Henry hasarda timidement :

— Votre Majesté a perdu un dévoué soldat à Châtillon.

— Lequel ? interrogea Napoléon dont le visage s’assombrit encore.

— Le comte de Rochegaule, mort pour le service de l’Empereur. Celui-ci demeura un instant muet, et avec une émotion profonde.

— C’était un brave… un vrai gentilhomme.

Puis mélancoliquement :

— Ce nom à présent sera porté par un ennemi, ce vicomte d’Artin…

— Non, s’exclama Henry, non, Sire, et c’est là ce que je désirais vous apprendre. Avant de rendre l’âme, le comte a désigné l’héritier du titre. Il a choisi le plus digne, et vous ratifierez la décision du défunt.

— Le plus digne… ?

— Espérat Milhuitcent, enlevé tout enfant à la tendresse de son père, miraculeusement retrouvé.

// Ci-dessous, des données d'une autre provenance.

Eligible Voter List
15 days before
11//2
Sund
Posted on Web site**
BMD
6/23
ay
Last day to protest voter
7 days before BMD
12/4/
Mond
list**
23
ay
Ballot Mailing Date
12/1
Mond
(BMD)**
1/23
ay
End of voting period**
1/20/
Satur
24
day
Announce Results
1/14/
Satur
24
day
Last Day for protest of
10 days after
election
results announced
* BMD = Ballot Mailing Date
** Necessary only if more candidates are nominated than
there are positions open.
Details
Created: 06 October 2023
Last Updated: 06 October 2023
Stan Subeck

Les traits de l’Empereur se détendirent.

— Toi, murmura-t-il, toi, petit.

Mais redevenant grave :

— Comte Espérat de Rochegaule, je suis heureux de vous féliciter… heureux d’être assuré qu’un nom que j’aime sera noblement porté.

— Sire, balbutia le jeune garçon.

— Ce nom, va, sonnera comme une fanfare de gloire dans les appartements des Tuileries. De même que tous, tu as cru la partie perdue. Tu as pensé : Les amis de l’Empereur n’ont plus qu’à lui offrir leur existence… allons mourir autour de lui… Oui, tu baisses la tête, tu t’es dit cela. Eh bien ! reprends courage. Les soldats de France sont toujours invincibles et je suis à leur tête. Il m’est doux d’avoir à mes côtés des amis comme toi, mais c’est à la victoire que je les conduirai. Sous les murs de Paris, Napoléon veut vaincre, Napoléon vaincra.

Et s’apaisant soudain :

— Bobèche, Espérat, Henry, vous ferez partie de mon escorte. Allez trouver Marc Vidal qui a repris son service auprès de moi ;… qu’il vous installe. Allez… j’ai encore beaucoup à travailler avant de dormir.

Les visiteurs s’inclinèrent et se retirèrent pour se mettre en quête de Marc Vidal, chargé par la volonté impériale de pourvoir à leur logement. Un billet expédié par eux devait avertir Tercelin des dispositions prises et empêcher le brave maître d’école de s’inquiéter de leur absence.